Any other information on results incl. tables

Immunophenotyping of Lymph Node Cells – B and T cells and Activation Markers

The %B cells, %T cells, %I-Ak + cells, and %I-Aκ +CD69+ cells were determined by flow cytometry as described in the Experimental Design section of this report. B:T ratios were then calculated. Group means and standard deviations are tabulated below. Test groups that show an increase of 25% or more (≥1.25 fold) when compared to the vehicle control in these LNC surface markers and have an SI value of 1.6 or more are considered dermal sensitizers. All four concentrations of the test article had a positive response, indicating that this test article is a true sensitizer. The positive controls 25% HCA and 0.25% DNCB were also found to be sensitizing.
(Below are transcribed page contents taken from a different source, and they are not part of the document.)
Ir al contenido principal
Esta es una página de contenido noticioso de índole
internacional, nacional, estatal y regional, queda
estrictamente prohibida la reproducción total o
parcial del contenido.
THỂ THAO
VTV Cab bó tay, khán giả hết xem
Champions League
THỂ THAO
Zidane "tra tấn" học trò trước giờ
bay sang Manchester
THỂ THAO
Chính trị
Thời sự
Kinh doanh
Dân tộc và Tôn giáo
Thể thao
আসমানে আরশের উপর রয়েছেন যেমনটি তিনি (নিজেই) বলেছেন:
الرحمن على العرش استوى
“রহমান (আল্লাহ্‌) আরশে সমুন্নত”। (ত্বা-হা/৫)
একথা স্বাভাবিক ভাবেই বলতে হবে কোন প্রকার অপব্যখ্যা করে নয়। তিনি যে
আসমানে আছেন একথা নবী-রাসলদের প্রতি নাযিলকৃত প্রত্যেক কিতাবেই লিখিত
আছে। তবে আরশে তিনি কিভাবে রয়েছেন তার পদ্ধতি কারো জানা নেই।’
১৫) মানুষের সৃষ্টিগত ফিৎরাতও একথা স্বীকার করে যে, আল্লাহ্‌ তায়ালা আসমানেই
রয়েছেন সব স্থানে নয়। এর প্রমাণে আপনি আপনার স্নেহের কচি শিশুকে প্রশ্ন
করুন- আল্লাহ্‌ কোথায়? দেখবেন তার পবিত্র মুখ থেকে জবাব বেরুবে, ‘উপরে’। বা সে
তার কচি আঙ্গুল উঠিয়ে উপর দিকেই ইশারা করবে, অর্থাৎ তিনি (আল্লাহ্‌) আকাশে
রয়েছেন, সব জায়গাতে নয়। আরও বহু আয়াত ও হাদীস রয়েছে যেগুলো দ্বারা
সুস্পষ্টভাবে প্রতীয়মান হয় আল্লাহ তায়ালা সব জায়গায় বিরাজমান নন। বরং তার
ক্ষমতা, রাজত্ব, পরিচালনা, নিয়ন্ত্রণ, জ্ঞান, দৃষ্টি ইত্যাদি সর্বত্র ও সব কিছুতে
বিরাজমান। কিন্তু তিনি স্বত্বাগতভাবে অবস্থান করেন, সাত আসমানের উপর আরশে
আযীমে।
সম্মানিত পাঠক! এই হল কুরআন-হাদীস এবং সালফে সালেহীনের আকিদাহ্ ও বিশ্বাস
Applicant's summary and conclusion

Interpretation of results:

Category 1B (indication of skin sensitising potential) based on GHS criteria

Conclusions:

Topical application of test article Benzene, tetrapropylene-, distn. residues, sulfonated, sodium salts, at 5,10, 25 and 50% (v/v) in AOO resulted in SI values greater than 1.6 (SI > 1.6). Therefore, this test article is a dermal sensitizer in the Local Lymph Node Assay. The EC1.6 was calculated to be 1.3% (v/v).